Above is the mighty - but cursed, more about that below - Mehrangarh Fort, perched on its rocky cliff, 400 feet above the plain. It seems to grow out of the rock itself, and in some parts, the rock face was hewn to create its ramparts. It's quite a walk, all the way up, and there is an elevator for those who don't want to make the effort. We didn't mind, but it's a good thing that it was cool outside. I can't imagine the climb in the blistering heat of summer.
This young boy who couldn't be more than 4 years old was inside the Mehrangarh Fort, between the first and the second gate, with his father who played the ravanhatta. He welcomed us in about half a dozen languages - Hello, Bonjour, Hola, Ciao, Gutten Tag, etc - before he proceeded to ask - repeatedly, this young chap was on a mission - for a "baksheesh" and apparently, that word needed no translation. He sang, he danced, he charmed everyone who came near him, and seemed to take a liking to our smallest daughter, who was her height, and when his father got up a few minutes, he promptly replaced him with the instrument.
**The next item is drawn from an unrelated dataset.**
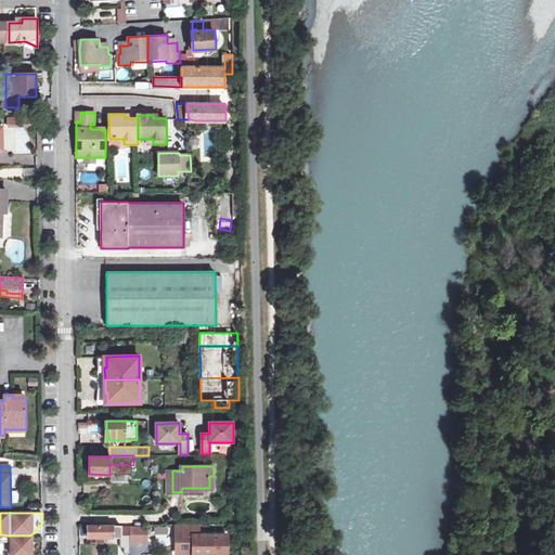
[(30,536),(12,536),(12,542),(11,554),(42,554),(42,523),(30,536)]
He didn't really play, but he was just as good at pretending.
Below are the roofs of Jodhpur, aptly-named "the blue city." The blue houses were originally for Jodhpuri Brahmins, as they'd discovered that the light indigo color deflects the heat and wards off mosquitoes. Soon, non-Brahmins joined in. All these blue roofs and walls are quite a sight, from the fort.
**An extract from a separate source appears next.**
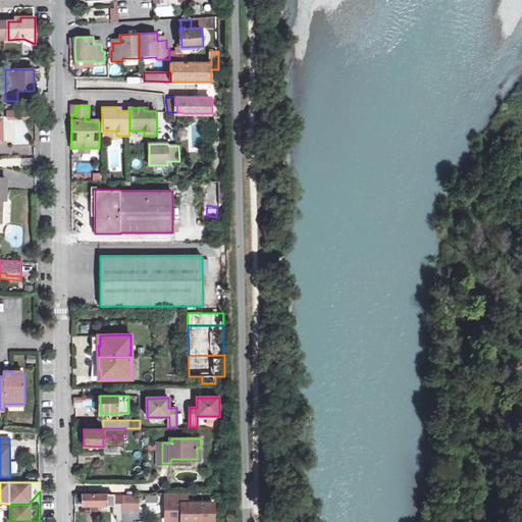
[(187,503),(187,492),(164,493),(164,506),(168,506),(168,520),(199,520),(198,521),(212,521),(213,503),(187,503)]
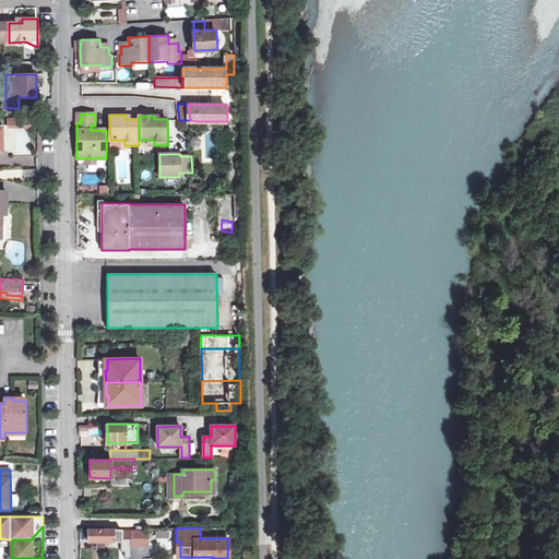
[(131,539),(131,530),(88,530),(88,542),(122,542),(122,539),(131,539)]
This is one facade of the palace apartments inside the fort, with its delicately latticed balconies. We took the audio tour, and really enjoyed it, in spite - or because - of some of the gruesome stories connected to the fort. For instance, a hermit meditated on this plot of land and had to move out so the foundation could be laid. Not too happy to be forced out of his chosen spot and deprived of such a lovely view, no doubt, said hermit cursed the land. To date, Jodhpur suffers from shortage of water - due to this curse, says the legend. In order to keep the fort safe, a human sacrifice was required, and a man called Raja Ram Medhwal volunteered to be buried alive in the foundation. A tiny plaque mentions the valour of Raja Ram. Makes you shudder.